O momento de escolha está relacionado com a capacidade de síntese, que permite passar de várias alternativas para uma bem definida e perfeitamente aplicável a determinado local físico. Isso exige, em primeiro lugar, a percepção objetiva desse local. Capacidade de análise também ajuda muito. Assim, ambos os pensamentos, sintético e analítico, permitem que a ideia seja minuciosamente exposta, de modo que ela comece a ser amarrada a um local e a ser utilizada adequadamente. Essa etapa envolve lógica, sedução e poder de convencimento, tornando a ideia conhecida, familiar. Daí já não se trata de criatividade abstrata, mas concreta. Deste ponto em diante, a ideia passa a ser concretizada até tornar-se um produto independente.
Como já vimos na Revista Solaris, a criatividade é um processo sensível a problemas, a deficiências, a lacunas no conhecimento, a desarmonias, ou seja, ela identifica dificuldades e busca soluções, formulando e testando hipóteses para, finalmente, comunicar os resultados. Ademais, a criatividade pode surgir de fatos. Os analistas, bem como os jornalistas, utilizam muito essa possibilidade (normalmente expressa na fala). Esse tipo de criação é muito interessante, pois ela expressa algo novo com base em fatos bastante conhecidos por todos, exigindo espontaneidade e capacidade de ouvir e de ser ouvido. Um ótimo exemplo são os exímios contadores de piadas e histórias. É a arte de lidar com o verbo, que tem o poder de destacar uma pessoa em qualquer ambiente, conhecido ou desconhecido. A criatividade nascida de fatos é sempre baseada em algo familiar, sem a necessidade de nenhum esforço mental para entendê-lo e aderi-lo ao desejo. Já a criatividade abstrata exige muito esforço para a compreensão e a aprovação da nova ideia.

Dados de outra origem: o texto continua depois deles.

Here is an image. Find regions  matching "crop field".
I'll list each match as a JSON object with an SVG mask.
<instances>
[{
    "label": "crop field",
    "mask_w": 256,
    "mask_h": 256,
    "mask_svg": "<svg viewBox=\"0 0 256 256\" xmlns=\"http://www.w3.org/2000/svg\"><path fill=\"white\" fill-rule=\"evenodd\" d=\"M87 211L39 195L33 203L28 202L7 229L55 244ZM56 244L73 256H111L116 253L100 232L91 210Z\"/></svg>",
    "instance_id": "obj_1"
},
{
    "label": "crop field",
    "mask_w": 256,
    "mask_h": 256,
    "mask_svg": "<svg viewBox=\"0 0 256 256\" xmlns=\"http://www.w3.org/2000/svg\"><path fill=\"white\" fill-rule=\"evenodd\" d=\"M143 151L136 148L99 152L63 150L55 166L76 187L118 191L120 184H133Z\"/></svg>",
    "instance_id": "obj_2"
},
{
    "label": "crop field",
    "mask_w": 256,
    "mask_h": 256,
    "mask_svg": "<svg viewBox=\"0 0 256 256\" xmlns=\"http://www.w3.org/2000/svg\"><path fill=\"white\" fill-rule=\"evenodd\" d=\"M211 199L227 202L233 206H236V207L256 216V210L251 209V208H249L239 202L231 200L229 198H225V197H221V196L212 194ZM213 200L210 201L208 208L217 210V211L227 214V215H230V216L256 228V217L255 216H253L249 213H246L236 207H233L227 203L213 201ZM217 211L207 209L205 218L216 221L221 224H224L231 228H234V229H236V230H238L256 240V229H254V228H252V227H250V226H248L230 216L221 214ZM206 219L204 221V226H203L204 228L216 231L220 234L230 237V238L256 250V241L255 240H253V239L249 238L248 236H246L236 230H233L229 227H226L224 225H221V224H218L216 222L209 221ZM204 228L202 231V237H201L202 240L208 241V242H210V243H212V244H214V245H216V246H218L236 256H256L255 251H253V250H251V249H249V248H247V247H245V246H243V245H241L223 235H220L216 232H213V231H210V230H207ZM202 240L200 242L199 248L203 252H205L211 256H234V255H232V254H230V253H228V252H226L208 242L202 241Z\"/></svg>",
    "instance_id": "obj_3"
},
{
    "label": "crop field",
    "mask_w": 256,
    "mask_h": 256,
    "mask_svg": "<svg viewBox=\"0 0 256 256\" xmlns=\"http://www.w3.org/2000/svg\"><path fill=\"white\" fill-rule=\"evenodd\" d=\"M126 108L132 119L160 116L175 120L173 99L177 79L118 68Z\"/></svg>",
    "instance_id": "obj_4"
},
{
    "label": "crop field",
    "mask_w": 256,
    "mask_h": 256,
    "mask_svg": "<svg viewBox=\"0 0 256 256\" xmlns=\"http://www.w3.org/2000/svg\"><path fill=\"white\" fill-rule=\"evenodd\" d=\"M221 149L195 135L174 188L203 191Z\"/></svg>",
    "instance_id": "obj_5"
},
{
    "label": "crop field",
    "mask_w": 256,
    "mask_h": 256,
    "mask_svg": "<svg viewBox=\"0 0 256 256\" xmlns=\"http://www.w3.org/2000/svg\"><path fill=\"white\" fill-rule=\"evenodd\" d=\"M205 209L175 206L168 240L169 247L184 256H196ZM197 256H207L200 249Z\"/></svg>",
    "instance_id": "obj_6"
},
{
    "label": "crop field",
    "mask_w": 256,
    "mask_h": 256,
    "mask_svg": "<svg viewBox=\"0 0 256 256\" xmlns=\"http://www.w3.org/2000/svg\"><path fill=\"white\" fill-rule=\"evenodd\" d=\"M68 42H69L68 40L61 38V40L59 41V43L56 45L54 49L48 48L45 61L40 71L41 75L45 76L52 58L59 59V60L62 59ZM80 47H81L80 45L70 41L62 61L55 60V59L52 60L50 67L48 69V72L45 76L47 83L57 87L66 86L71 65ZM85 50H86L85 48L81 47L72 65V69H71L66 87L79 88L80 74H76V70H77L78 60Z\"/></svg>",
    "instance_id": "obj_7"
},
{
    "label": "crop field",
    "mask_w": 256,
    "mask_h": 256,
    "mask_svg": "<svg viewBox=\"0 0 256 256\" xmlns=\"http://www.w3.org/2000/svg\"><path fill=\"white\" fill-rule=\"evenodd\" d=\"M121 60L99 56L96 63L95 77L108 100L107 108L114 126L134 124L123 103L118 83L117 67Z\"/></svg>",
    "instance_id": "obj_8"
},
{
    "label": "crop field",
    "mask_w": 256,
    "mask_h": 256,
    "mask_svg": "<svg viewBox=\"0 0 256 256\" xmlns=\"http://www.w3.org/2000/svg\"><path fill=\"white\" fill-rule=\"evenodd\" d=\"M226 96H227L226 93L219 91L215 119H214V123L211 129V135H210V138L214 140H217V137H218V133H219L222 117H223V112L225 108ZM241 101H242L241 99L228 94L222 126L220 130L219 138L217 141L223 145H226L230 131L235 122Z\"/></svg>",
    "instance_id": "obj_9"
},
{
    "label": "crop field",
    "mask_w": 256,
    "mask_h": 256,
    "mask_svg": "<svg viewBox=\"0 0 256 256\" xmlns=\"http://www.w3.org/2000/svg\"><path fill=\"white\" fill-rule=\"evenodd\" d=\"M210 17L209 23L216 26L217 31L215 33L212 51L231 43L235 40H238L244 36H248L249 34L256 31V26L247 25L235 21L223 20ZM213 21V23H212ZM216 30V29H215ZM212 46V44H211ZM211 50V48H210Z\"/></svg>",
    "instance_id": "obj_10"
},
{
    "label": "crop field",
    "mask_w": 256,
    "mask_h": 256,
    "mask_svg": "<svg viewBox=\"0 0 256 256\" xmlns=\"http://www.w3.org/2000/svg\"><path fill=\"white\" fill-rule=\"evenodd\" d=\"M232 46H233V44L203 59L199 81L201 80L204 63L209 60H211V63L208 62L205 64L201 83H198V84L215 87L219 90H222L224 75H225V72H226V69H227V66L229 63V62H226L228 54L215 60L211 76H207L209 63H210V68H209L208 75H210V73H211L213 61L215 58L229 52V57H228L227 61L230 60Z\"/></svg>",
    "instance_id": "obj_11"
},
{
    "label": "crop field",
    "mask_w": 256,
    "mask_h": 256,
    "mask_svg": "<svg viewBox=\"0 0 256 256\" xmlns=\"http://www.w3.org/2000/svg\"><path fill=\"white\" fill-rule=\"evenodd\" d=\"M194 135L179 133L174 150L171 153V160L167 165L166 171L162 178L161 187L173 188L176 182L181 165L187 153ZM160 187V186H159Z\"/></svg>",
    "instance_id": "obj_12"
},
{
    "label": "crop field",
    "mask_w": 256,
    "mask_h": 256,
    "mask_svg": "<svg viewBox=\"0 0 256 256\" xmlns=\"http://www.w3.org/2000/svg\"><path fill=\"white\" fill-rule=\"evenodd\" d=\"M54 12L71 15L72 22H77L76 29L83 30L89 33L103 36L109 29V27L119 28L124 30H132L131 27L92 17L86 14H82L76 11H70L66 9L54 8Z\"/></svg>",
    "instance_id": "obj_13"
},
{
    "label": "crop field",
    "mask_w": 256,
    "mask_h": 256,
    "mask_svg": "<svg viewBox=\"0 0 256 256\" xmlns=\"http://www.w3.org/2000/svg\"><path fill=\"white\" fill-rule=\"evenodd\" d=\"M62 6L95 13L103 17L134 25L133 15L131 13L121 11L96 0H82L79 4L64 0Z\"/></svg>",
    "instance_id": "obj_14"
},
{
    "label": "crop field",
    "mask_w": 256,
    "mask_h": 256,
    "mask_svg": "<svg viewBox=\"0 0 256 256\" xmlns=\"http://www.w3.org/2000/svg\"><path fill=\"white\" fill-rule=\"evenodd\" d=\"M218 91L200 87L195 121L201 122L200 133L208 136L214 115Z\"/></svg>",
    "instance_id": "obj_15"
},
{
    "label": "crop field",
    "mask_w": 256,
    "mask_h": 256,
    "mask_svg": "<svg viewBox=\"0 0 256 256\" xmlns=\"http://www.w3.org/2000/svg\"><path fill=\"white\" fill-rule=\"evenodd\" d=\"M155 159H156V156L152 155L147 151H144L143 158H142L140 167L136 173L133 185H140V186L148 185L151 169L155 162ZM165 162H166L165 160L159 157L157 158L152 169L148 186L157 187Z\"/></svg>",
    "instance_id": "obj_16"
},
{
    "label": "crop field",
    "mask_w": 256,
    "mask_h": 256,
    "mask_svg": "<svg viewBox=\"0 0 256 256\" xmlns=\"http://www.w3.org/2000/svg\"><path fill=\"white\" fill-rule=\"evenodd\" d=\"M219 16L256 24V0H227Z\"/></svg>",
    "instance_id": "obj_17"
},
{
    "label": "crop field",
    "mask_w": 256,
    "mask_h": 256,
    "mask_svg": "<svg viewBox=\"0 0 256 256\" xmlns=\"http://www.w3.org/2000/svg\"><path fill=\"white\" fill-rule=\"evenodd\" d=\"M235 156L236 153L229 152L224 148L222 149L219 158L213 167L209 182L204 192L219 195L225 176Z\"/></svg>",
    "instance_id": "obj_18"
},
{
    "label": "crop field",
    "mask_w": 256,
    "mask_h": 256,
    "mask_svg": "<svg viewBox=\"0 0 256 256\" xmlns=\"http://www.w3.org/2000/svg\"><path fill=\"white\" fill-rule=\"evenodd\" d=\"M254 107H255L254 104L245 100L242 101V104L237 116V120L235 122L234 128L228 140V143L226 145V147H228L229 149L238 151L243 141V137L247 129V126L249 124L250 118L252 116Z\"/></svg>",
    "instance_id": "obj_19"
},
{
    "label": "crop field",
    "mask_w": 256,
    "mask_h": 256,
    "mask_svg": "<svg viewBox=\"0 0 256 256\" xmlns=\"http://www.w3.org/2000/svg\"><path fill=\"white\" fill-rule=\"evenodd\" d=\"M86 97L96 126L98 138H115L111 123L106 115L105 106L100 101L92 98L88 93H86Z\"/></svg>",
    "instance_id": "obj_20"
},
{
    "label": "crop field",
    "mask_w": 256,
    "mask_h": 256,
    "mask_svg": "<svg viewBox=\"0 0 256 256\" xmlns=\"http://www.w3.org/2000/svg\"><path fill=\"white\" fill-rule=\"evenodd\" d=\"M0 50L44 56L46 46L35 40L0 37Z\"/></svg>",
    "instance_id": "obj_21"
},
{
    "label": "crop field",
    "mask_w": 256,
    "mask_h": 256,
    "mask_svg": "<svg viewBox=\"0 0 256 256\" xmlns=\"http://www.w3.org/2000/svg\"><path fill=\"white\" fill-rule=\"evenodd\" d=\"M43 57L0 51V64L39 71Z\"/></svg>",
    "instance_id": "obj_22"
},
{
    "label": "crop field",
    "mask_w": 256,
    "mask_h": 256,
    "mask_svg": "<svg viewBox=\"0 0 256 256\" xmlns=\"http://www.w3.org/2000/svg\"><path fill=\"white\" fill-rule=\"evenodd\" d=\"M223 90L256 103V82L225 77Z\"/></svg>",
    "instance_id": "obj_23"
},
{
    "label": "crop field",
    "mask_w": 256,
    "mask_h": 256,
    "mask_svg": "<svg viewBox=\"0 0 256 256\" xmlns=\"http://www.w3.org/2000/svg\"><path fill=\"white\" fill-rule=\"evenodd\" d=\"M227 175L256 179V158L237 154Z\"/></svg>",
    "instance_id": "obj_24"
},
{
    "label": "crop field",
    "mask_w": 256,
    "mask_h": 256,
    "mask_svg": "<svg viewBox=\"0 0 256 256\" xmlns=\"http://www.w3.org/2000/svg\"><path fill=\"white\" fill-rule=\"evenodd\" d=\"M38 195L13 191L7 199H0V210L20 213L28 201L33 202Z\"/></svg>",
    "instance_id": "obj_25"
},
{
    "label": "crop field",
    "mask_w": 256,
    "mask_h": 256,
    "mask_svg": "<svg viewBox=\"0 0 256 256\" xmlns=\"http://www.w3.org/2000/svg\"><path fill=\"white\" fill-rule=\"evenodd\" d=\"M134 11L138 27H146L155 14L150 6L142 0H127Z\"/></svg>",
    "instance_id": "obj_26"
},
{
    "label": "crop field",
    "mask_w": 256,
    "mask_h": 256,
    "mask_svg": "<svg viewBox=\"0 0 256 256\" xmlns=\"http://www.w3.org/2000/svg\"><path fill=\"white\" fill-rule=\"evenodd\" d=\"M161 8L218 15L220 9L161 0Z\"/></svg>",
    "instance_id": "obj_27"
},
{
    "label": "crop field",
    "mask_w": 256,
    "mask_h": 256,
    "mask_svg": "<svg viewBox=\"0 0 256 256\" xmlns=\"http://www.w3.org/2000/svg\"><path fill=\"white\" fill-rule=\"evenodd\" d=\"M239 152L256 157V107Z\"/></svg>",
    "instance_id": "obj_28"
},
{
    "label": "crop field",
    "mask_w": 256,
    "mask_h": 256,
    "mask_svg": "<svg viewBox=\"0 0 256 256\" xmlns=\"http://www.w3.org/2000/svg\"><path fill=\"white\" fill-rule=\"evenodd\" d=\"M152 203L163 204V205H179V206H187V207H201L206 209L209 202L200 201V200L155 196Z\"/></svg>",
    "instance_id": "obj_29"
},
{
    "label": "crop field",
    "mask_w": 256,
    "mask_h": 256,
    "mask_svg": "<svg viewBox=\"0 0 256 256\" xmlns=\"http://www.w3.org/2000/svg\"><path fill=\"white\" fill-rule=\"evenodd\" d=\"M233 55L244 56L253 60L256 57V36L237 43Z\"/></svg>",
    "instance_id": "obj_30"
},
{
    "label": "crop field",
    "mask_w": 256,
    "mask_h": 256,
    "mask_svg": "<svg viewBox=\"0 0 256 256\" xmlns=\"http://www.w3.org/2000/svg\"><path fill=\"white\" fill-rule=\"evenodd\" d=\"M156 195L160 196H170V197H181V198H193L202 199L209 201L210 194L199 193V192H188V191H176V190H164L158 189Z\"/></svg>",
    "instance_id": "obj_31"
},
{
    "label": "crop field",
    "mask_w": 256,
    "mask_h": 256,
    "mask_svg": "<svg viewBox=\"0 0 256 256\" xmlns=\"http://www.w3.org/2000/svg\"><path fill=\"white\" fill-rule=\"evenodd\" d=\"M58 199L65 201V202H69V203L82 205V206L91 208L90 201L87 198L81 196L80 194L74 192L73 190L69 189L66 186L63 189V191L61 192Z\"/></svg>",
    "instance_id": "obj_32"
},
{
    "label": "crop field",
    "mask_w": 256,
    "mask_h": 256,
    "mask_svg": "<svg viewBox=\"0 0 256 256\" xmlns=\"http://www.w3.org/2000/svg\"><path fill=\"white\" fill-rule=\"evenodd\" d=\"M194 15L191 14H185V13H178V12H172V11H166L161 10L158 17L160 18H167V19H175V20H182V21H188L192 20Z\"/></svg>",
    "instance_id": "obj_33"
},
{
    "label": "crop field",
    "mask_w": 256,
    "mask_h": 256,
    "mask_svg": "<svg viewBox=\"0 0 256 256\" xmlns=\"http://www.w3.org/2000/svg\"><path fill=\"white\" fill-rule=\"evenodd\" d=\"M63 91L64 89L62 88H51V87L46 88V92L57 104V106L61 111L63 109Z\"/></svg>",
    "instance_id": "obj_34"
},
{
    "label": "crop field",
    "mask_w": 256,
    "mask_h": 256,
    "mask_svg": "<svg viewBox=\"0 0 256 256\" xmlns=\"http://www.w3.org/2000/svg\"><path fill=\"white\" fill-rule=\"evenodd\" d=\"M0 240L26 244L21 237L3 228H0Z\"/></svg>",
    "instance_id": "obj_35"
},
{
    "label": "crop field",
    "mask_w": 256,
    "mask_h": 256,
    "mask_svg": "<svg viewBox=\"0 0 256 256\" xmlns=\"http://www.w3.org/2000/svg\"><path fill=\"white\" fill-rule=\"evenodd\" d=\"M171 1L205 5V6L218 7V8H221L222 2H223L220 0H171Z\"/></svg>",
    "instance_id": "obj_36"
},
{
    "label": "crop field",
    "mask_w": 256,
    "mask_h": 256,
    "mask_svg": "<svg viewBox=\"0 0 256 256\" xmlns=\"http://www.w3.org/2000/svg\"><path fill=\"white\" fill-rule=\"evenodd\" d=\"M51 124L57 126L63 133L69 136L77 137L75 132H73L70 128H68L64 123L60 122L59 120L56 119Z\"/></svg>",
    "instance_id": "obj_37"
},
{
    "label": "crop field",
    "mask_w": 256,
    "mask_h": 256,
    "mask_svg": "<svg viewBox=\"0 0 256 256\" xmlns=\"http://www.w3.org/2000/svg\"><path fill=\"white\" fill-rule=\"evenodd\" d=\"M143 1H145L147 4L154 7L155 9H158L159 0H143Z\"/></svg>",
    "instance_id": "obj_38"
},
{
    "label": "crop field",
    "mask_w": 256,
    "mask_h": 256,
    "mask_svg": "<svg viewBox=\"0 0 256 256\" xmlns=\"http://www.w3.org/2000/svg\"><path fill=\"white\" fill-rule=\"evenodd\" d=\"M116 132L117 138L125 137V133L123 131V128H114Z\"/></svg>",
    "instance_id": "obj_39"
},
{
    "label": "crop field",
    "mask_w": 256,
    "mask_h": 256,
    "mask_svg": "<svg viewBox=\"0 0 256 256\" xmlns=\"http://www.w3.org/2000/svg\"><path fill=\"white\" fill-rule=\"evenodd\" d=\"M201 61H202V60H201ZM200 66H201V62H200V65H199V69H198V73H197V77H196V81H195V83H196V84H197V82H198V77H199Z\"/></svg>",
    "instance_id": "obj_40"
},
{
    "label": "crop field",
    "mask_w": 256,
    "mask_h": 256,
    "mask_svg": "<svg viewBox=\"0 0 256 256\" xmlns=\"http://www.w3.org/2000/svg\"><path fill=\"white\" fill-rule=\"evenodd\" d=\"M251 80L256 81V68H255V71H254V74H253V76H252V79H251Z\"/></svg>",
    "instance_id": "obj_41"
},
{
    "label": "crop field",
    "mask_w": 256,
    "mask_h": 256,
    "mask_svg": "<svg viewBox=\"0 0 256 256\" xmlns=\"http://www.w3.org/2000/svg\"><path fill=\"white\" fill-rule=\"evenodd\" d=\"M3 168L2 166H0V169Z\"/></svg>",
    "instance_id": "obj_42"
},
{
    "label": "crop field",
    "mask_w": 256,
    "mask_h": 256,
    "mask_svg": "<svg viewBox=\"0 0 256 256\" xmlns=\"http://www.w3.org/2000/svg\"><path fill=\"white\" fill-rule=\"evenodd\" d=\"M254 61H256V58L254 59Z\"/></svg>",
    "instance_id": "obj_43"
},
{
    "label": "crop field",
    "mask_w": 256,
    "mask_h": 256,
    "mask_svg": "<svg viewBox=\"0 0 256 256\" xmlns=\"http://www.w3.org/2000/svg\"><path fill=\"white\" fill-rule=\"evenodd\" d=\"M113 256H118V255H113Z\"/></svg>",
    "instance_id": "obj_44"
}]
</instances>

Está claro que existem diversos tipos, ou estágios, de criatividade, da abstrata à concreta, e que o processo de realização envolve várias etapas (detalhadas no artigo Criatividade): perceber o problema, detectar alternativas, escolher uma delas, concretizá-la e, por fim, libertá-la para o mundo. Mas uma coisa é certa: enquanto nossas mentes estiverem ocupadas com o dia a dia (que deve ser realizado, e não pensado), não será possível aportar nas sutilezas desse processo tão humano.